* [Records from a data source]:

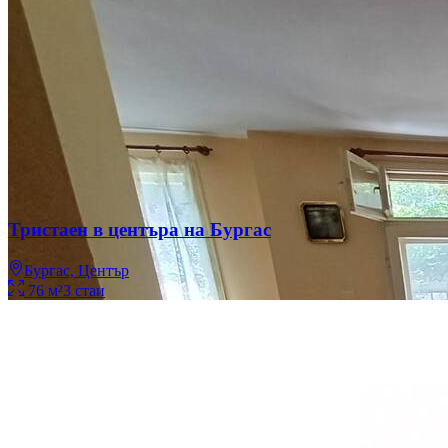
Тристаен в центъра на Бургас
Бургас, Център
76
м²
3
стаи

* [What needs to be done]: Every entry above needs to be copied exactly, and no pictures go with it.

* [Exercise answer]:
Тристаен в центъра на Бургас
Бургас, Център
76
м²
3
стаи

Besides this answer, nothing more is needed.